**Bloc de texte**
────────────────────

Ce qu’il y a d’intéressant avec le numérique, c’est qu’il permet également la transversalité et la réversibilité. La transversalité, puisque l’on peut créer, modifier, enregistrer et partager des documents, mutualiser des ressources, et cela dans toutes les matières enseignées. En fait, les élèves apprennent et découvrent par le numérique, mais ils apprennent aussi le numérique ; ils acquièrent de réelles compétences en numérique. On dit souvent qu’aujourd’hui, on peut se former au numérique par le numérique. C’est tout à fait ce qui se passe avec mes élèves. Mais je parlais également de réversibilité, car avec la possibilité de modifier un document, l’élève se découvre « un droit à l’erreur possible ». Quand ce qu’il fait n’est pas bon, il peut effacer et recommencer.

Quand on observe les élèves occupés à travailler sur leurs tablettes, on est assez surpris par la qualité de leur concentration. Après tout, nous sommes ici sur un salon (NDLR : le salon Educatice 2013, qui s’est tenu porte de Versailles, les 20, 21 et 22 novembre), avec des personnes qui se déplacent, d’autres qui parlent et s’interpellent.

Mais les élèves ne semblent pas du tout distraits par cet environnement sonore et par ce contexte inhabituel. Comment expliquez-vous ce fait ?

A vrai dire, c’est un peu difficile à expliquer. Pourquoi les enfants sont à ce point concentrés, pourquoi leur attention est capable de se focaliser à ce point sur l’écran ? Mais le fait est indéniable. Aujourd’hui, je crois que les élèves sont très contents de pouvoir montrer aux grandes personnes présentes sur le stand tout ce qu’ils savent faire avec leur tablette. Mais en classe, ils se montrent également très concentrés : une fois que je leur ai donné et bien expliqué les consignes, ils se concentrent très facilement sur leur travail. C’est un peu comme s’ils étaient plongés en immersion – d’ailleurs, ce terme revient souvent dès que l’on parle des instruments numériques-.

Est-ce que l’usage des tablettes modifie votre manière d’enseigner ?

────────────────────

**Données enregistrées**
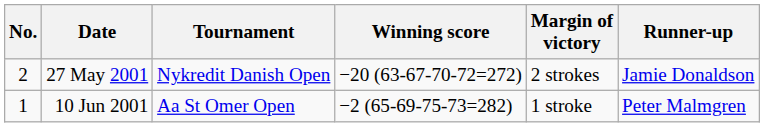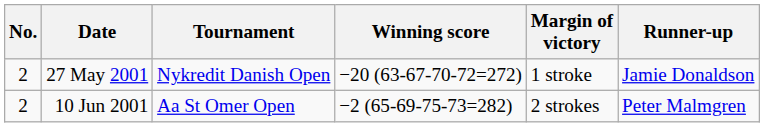27 May 2001 | Margin of victory: 2 strokes -> 1 stroke
10 Jun 2001 | No.: 1 -> 2
10 Jun 2001 | Margin of victory: 1 stroke -> 2 strokes
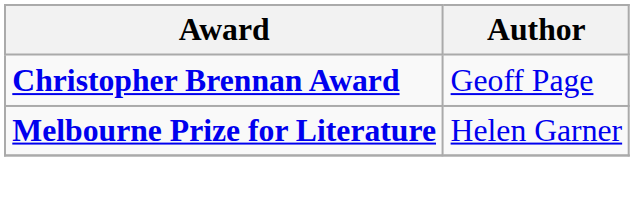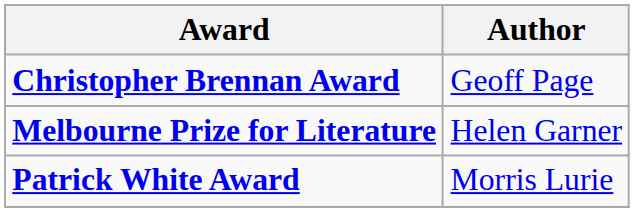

────────────────────

**Objectif**
Pour chaque affirmation ci-dessous, indiquez s'il vous plaît si elle concorde avec l'extrait sur le numérique à l'école : répondez par oui ou non et citez à l'identique les mots de l'extrait qui permettent de trancher. (a) Un élève dont le travail n'est pas bon peut effacer et recommencer. (b) Le salon Educatice 2013 a eu lieu en octobre. (c) En classe, les élèves ont du mal à se concentrer.

**Réponse attendue**
(a) Oui : « Quand ce qu’il fait n’est pas bon, il peut effacer et recommencer. »
(b) Non : « les 20, 21 et 22 novembre »
(c) Non : « Mais en classe, ils se montrent également très concentrés »